* **Exercise**
Scan the entries for the word "lines", and copy every line where it appears.

[Opening Given data section]

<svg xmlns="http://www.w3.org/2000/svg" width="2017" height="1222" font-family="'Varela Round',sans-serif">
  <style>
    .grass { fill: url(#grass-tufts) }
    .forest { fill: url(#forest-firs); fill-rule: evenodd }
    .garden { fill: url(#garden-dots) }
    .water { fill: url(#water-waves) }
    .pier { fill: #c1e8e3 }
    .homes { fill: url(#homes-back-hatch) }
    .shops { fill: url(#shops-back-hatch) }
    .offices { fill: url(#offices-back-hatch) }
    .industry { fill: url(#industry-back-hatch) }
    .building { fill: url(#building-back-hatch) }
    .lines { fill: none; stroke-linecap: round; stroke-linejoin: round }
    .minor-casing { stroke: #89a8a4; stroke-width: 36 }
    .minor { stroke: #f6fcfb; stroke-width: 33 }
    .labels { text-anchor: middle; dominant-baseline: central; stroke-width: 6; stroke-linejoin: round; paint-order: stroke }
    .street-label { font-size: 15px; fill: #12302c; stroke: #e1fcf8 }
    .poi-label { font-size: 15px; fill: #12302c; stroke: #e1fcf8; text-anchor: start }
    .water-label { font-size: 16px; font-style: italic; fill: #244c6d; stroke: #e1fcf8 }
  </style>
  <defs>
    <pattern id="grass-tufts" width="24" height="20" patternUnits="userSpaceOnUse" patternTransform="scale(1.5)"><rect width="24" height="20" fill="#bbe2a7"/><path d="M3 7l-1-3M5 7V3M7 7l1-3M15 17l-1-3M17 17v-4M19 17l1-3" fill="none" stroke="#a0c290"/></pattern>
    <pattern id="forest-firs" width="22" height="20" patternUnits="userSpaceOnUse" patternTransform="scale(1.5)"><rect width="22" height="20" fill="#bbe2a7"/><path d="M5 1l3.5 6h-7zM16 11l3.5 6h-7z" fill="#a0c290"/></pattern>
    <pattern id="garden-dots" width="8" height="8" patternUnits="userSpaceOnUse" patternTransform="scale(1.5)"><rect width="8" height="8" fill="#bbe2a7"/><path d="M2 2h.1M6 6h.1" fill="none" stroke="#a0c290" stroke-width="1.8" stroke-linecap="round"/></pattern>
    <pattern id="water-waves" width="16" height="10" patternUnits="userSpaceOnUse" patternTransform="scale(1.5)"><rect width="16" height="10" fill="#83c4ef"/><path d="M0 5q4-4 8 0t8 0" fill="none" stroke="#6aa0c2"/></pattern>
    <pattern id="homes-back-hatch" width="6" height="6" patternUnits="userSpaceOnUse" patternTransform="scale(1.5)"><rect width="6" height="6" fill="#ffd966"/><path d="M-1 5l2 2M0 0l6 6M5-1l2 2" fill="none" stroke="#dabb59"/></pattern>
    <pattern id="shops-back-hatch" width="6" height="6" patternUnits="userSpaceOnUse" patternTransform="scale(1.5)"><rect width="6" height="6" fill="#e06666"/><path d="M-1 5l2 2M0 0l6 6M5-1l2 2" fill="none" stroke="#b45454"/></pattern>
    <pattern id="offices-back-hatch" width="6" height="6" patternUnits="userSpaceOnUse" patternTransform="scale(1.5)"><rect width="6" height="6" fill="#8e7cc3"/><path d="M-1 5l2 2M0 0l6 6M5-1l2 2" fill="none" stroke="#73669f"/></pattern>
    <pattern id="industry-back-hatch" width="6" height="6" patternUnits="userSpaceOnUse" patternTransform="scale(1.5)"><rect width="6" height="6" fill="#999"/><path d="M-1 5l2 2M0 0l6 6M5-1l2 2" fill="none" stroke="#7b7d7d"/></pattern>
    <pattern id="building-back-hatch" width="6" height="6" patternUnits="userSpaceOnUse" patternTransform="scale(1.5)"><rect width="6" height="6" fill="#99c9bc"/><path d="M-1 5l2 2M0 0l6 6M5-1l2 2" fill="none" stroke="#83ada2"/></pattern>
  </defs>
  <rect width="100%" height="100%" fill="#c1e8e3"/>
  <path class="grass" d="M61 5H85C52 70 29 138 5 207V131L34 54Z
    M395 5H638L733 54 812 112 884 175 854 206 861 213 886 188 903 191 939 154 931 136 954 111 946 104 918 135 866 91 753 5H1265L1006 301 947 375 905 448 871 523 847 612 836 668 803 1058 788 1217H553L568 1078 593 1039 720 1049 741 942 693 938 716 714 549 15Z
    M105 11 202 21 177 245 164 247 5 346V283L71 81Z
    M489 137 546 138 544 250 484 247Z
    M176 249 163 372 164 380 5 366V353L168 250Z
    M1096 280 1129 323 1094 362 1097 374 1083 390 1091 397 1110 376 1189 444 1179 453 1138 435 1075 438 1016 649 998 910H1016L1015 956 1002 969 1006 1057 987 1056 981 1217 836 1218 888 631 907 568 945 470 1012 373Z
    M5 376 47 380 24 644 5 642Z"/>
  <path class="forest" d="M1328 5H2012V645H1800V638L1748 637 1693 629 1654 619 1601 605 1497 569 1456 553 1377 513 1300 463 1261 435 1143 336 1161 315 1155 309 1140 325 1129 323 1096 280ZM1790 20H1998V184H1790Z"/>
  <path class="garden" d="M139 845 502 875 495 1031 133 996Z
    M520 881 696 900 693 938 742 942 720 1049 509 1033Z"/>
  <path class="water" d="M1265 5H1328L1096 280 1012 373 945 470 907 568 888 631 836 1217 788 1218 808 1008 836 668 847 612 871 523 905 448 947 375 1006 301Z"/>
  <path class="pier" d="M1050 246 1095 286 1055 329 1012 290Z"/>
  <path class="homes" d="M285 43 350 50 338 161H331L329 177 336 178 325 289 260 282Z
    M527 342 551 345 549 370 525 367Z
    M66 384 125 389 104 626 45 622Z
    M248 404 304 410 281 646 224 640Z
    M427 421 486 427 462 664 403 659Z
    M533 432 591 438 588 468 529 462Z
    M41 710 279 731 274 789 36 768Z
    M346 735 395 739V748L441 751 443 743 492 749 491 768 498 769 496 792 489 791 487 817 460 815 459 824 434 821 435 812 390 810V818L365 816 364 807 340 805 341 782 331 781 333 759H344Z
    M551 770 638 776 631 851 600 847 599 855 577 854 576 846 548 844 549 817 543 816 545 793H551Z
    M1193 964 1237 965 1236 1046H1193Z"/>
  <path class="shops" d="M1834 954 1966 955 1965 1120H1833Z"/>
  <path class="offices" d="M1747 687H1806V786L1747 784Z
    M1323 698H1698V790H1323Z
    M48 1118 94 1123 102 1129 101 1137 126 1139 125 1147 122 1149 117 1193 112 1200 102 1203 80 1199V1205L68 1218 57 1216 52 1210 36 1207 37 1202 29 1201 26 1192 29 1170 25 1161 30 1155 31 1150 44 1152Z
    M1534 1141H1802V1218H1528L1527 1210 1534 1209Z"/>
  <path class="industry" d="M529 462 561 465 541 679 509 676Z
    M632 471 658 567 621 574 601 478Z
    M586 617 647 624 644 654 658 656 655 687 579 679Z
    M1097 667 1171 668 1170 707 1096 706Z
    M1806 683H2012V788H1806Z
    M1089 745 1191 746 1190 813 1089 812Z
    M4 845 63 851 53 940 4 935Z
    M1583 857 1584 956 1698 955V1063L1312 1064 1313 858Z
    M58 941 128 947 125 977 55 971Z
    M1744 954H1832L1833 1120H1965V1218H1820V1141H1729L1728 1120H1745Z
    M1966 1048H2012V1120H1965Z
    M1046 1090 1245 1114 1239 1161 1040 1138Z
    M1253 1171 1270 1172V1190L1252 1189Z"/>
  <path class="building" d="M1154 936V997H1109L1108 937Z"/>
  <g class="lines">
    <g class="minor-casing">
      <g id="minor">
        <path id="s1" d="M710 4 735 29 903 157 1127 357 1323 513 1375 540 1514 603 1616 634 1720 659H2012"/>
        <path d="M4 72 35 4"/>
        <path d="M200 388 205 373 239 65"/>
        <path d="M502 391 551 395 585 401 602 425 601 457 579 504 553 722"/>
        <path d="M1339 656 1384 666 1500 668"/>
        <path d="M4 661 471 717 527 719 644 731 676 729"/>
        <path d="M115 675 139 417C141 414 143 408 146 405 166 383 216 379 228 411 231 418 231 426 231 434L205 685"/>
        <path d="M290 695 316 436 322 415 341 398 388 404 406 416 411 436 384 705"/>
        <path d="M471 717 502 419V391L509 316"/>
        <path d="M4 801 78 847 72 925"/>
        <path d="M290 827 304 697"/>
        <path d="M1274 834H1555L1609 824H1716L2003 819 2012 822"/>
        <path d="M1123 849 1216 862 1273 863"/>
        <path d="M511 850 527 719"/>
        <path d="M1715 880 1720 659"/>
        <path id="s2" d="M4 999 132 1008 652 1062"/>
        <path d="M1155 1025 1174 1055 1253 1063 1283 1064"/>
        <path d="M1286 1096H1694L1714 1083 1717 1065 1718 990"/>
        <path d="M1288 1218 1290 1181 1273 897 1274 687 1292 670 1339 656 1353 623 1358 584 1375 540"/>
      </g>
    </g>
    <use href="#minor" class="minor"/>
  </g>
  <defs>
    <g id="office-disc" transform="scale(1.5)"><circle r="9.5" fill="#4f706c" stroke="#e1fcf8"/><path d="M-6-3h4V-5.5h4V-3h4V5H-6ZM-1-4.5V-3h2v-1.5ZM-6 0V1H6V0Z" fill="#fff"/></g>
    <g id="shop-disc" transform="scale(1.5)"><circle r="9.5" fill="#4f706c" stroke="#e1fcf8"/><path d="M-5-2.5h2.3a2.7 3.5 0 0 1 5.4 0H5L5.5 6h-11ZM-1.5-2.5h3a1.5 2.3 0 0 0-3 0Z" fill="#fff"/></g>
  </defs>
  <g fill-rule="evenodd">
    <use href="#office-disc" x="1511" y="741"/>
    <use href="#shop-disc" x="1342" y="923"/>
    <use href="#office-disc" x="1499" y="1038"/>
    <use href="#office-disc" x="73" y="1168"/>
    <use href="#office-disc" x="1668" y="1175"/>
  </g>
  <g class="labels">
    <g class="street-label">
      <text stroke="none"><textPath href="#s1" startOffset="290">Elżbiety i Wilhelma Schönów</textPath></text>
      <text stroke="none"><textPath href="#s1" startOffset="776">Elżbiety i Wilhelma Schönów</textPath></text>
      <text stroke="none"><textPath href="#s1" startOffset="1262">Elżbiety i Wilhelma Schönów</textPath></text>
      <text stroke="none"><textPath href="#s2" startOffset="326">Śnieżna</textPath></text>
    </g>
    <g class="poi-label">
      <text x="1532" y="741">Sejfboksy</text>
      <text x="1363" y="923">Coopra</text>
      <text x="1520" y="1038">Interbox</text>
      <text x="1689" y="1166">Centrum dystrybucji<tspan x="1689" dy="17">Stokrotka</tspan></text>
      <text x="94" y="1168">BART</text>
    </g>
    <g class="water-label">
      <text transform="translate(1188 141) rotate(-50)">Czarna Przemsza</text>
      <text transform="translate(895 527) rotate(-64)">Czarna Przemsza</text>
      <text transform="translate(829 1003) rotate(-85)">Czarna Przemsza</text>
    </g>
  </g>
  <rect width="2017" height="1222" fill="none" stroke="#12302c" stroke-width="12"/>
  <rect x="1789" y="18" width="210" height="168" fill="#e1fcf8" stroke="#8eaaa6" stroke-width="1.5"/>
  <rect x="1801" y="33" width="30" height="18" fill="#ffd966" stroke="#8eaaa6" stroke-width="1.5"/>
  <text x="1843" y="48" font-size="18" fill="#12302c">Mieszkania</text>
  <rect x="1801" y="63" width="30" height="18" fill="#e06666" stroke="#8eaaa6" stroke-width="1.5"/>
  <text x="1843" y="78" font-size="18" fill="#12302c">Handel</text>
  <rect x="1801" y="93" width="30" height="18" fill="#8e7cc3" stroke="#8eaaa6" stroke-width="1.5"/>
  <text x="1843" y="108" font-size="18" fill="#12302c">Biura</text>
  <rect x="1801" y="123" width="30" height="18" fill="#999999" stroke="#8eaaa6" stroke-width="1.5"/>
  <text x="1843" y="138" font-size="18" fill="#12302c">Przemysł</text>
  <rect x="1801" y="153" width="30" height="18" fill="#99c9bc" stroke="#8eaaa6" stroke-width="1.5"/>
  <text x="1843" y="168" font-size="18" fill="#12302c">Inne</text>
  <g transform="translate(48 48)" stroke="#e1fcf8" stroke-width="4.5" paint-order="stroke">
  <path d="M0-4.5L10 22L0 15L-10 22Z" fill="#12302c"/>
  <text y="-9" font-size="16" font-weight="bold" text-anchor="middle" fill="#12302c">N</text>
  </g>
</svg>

[Closing Given data section]

* **Written solution**
    .lines { fill: none; stroke-linecap: round; stroke-linejoin: round }
  <g class="lines">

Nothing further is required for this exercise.